Oh, goody. Maybe they’d find a jolly jumbuck to stuff inside.
She flicked a quick glance towards him.
‘I don’t camp.’
Kent blinked at the way she said camp—as if she’d said prison. ‘What do you mean, you don’t camp?’
‘It’s simple,’ she said, returning her eyes to the road. ‘You don’t fly. I don’t camp.’
Great. Car sick. Didn’t camp. Sadie Bliss was stacking up the black marks against her name and truly pushing his patience. ‘What on earth have you got against sleeping under the stars?’
‘Nothing,’ Sadie assured him. ‘Give me five of them and I’m happy as a pig in mud.’
Kent shook his head. ‘You haven’t lived, city girl.’
‘I guess we’re just going to have to agree to disagree on that one,’ she said sweetly.
Kent’s mouth took on a grim line. ‘I have a feeling there may be a bit of that this trip.’
Sadie did too. ‘So? Where should we stop tonight, do you think?’ she prompted.
Kent pulled the map out of the glovebox, where Sadie had thrown it in disgust earlier, and did some calculations. ‘It’s about another ten hours to Cunnamulla,’ he said, looking at the digital clock display on the dash. It was just gone nine-thirty. ‘That’ll put us there after seven tonight. It’ll also put us over the Queensland border.’
‘Okay.’ Sadie nodded.
‘Doubt there’s any five-star accommodation there though,’ he mused. ‘We could go another couple hours on to Charleville. It’s twice the size. Still don’t think they run to five star.’
Sadie shot him a sarcastic smile. ‘Thanks, I’ll settle for a shower, a flushing toilet and a bed.’
‘Cunnamulla it is.’
With that sorted, silence reigned as they wended their way through the beautiful Blue Mountains, and down the other side of the Great Dividing Range. Kent went back to his camera bag, soothed by the familiarity of the routine. It had been a while since he’d lugged this stuff around, lived with it every day, and it was comforting to know it still felt good.
He occasionally shot a glance Sadie’s way. He had to admit, after her initial misgivings she was handling the vehicle with great competence. He’d been afraid she was going to whine about the heavy steering or the engine noise or the lack of a stereo system all the way to Borroloola, but she’d got on with the job with no complaints.
No chatter whatsoever.
His kind of travelling companion.
Until it all went to hell two minutes later.
‘So are we going to sit in silence or are we going to get to know each other?’ she asked.
Now she was out of the worst of the windy roads Sadie was free to concentrate on other things.

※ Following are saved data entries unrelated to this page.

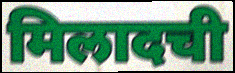
मिलादची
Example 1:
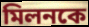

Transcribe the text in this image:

মিলনকে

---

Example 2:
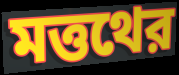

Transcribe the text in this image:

মত্তথের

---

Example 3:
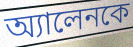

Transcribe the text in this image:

অ্যালেনকে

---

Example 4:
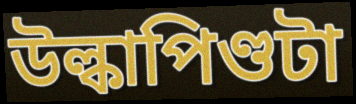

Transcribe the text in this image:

উল্কাপিণ্ডটা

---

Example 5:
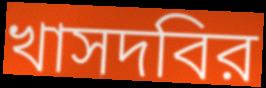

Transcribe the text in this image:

খাসদবির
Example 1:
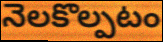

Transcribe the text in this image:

నెలకొల్పటం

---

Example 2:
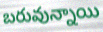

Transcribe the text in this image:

బరువున్నాయి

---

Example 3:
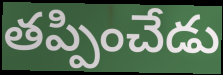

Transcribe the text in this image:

తప్పించేడు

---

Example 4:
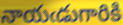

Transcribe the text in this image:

నాయఁడుగారికి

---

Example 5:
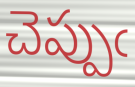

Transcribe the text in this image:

చెప్పుఁ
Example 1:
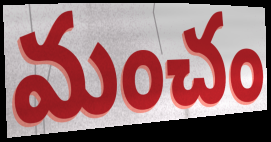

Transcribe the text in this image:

మంచం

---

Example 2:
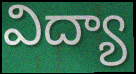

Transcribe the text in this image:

విద్యా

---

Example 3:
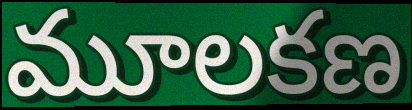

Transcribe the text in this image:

మూలకణ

And it had occurred to her that she was sitting next to a man who was pretty hot property, especially since he’d gone underground. How far would a feature on
the
Kent Nelson get her career? If she had to spend days on end in a car with his particular brand of he-man, she might as well get something for it.

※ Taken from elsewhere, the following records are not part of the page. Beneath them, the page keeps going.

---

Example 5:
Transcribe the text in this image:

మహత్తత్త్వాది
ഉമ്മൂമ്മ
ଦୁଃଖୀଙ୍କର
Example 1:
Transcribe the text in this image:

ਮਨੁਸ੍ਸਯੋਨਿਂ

And truly, the way he kept breaking down that camera and reassembling it, as if it were a gun, was slightly unnerving.
Kent sighed. He should have known it was too good to be true. ‘Silence is golden.’
Sadie quirked an eyebrow at his terse reply. ‘Silence is loud.’
He clicked a lens in place, then looked at her. ‘Listen to me, Sadie Bliss. Let’s not pretend that either of us is too thrilled by being stuck in this car together. I know women feel the need to chat and fill up all the empty spaces, but I’m okay with the empty spaces.’ It sure as hell beat the crowding in his head. ‘I like the empty spaces.’